* [Task brief] Repeat the lines of the material below exactly, beginning at the one with "What are the" and stopping after the last.

* [Dataset content]

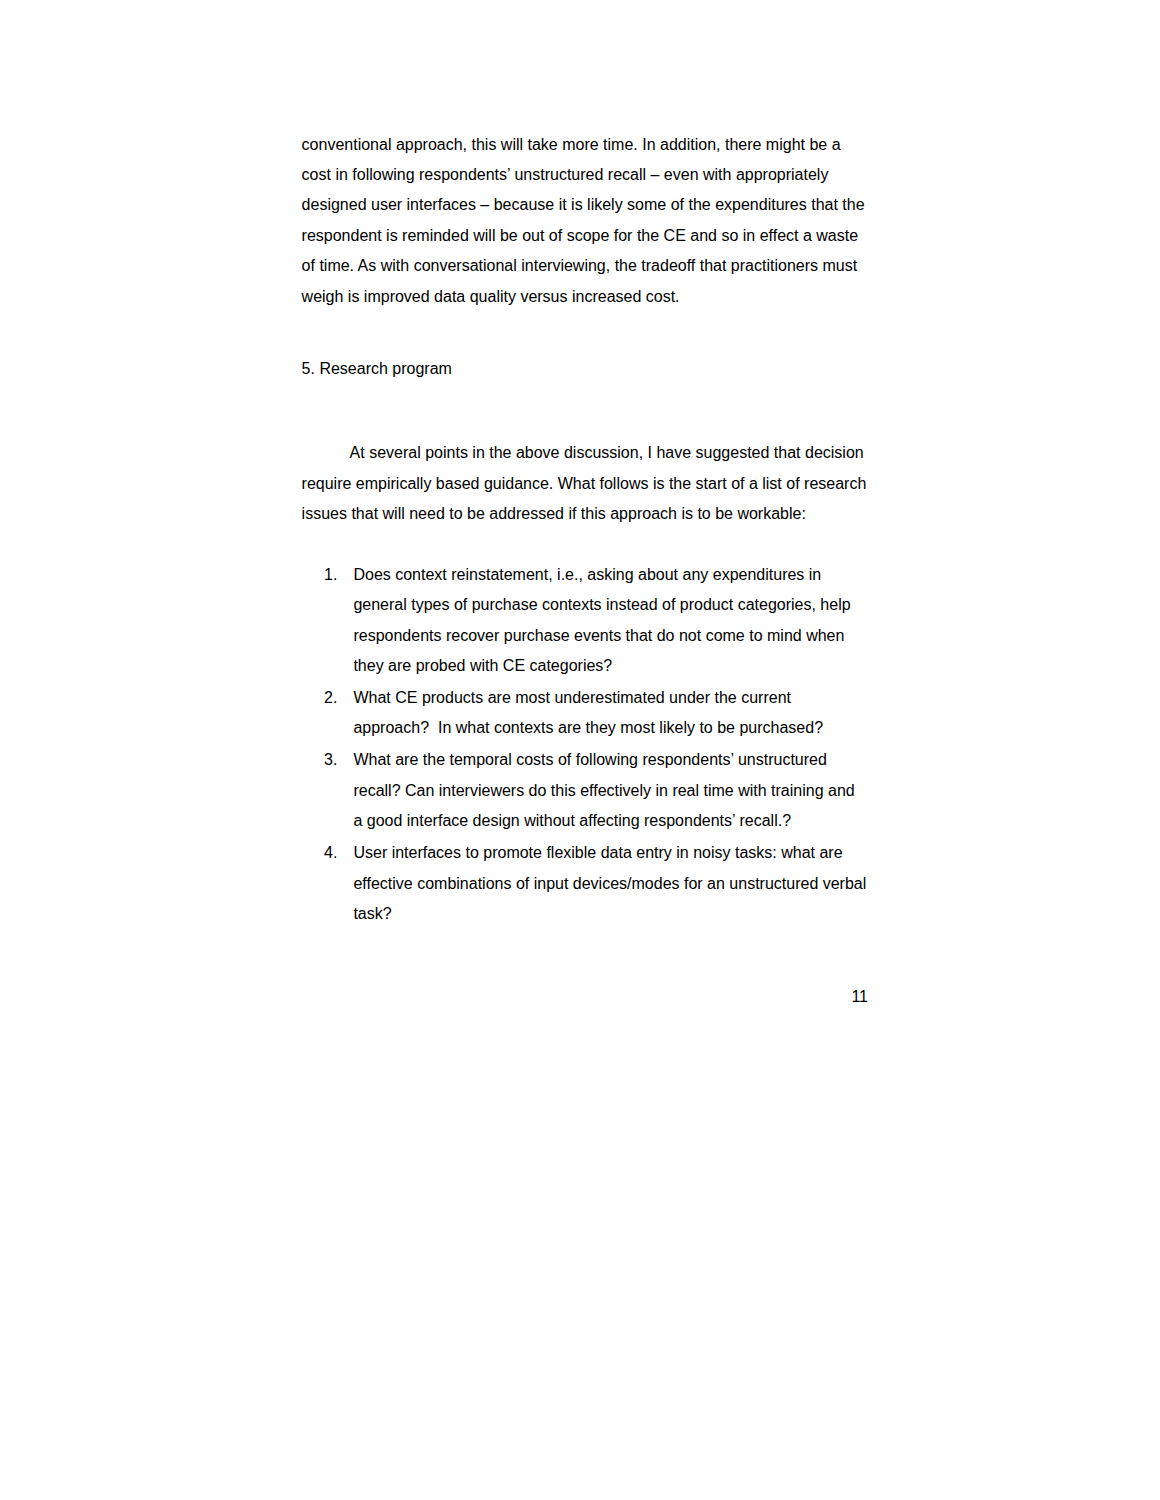conventional approach, this will take more time. In addition, there might be a cost in following respondents’ unstructured recall – even with appropriately designed user interfaces – because it is likely some of the expenditures that the respondent is reminded will be out of scope for the CE and so in effect a waste of time. As with conversational interviewing, the tradeoff that practitioners must weigh is improved data quality versus increased cost.
5. Research program
At several points in the above discussion, I have suggested that decision require empirically based guidance. What follows is the start of a list of research issues that will need to be addressed if this approach is to be workable:
Does context reinstatement, i.e., asking about any expenditures in general types of purchase contexts instead of product categories, help respondents recover purchase events that do not come to mind when they are probed with CE categories?
What CE products are most underestimated under the current approach? In what contexts are they most likely to be purchased?
What are the temporal costs of following respondents’ unstructured recall? Can interviewers do this effectively in real time with training and a good interface design without affecting respondents’ recall.?
User interfaces to promote flexible data entry in noisy tasks: what are effective combinations of input devices/modes for an unstructured verbal task?
11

* [Final answer]
What are the temporal costs of following respondents’ unstructured recall? Can interviewers do this effectively in real time with training and a good interface design without affecting respondents’ recall.?
User interfaces to promote flexible data entry in noisy tasks: what are effective combinations of input devices/modes for an unstructured verbal task?
11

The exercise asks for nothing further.